Rat serosal mast cell degranulation mediated by chymase, an endogenous secretory granule protease: active site-dependent initiation at 1 degree C

Abstract

Exposure at 37 degrees C of rat serosal mast cells (RSMC) to chymase, an endogenous secretory granule serine protease, results in exocytosis as determined by the release of another secretory granule enzyme, beta-hexosaminidase. Chymase-mediated RSMC degranulation does not occur at 1 degree C; however, exposure of RSMC to chymase at 1 degree C followed by the removal of buffer and the resuspension of the cells in buffer alone at 37 degrees C results in exocytosis equivalent to that obtained by direct exposure of RSMC to chymase at 37 degrees C. Maximal chymase-mediated RSMC degranulation at 37 degrees C is Ca2+-dependent and Mg2+-independent. The dose-dependent degranulation-inducing interaction of chymase and alpha-chymotrypsin with RSMC at 1 degree C is Ca2+-independent, whereas subsequent exocytosis at 37 degrees C in new buffer without added enzyme still requires Ca2+. Specific binding of 125I-labeled alpha-chymotrypsin to RSMC does not occur at 1 degree C, implying that the inducing action of chymase is not a simple ligand-receptor binding.
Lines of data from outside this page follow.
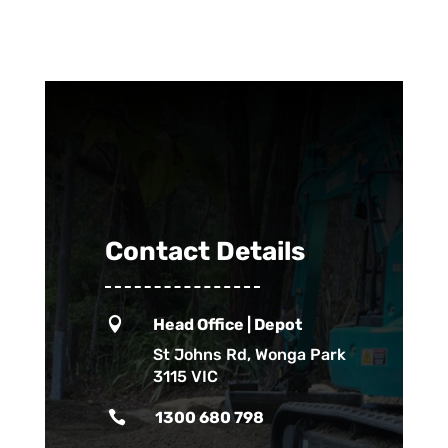
Contact Details

Head Office | Depot
St Johns Rd, Wonga Park
3115 VIC

1300 680 798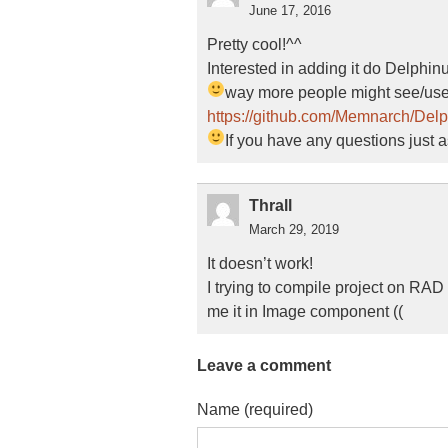
June 17, 2016
Pretty cool!^^
Interested in adding it do Delphi
way more people might see/use 
https://github.com/Memnarch/Del
If you have any questions just 
Thrall
March 29, 2019
It doesn’t work!
I trying to compile project on RAD
me it in Image component ((
Leave a comment
Name (required)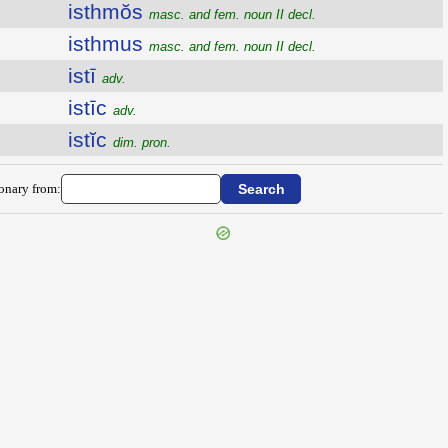
isthmŏs
masc. and fem. noun II decl.
isthmus
masc. and fem. noun II decl.
istī
adv.
istīc
adv.
istĭc
dim. pron.
ionary from:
The enzyme inhibitors diisopropyl fluorophosphate and lima bean trypsin inhibitor inhibit subsequent exocytosis at 37 degrees C only if they are added within the first 10 min of the interaction of RSMC and chymase at 1 degree C, implying that an active site-dependent inducing event occurs between RSMC and chymase at 1 degree C. Thus, chymase-induced coupled activation-secretion can be divided into a cation- and temperature-independent initiation phase, which is dependent on the active site of exogenously added chymase and a subsequent temperature-dependent and calcium-augmented cellular secretion phase.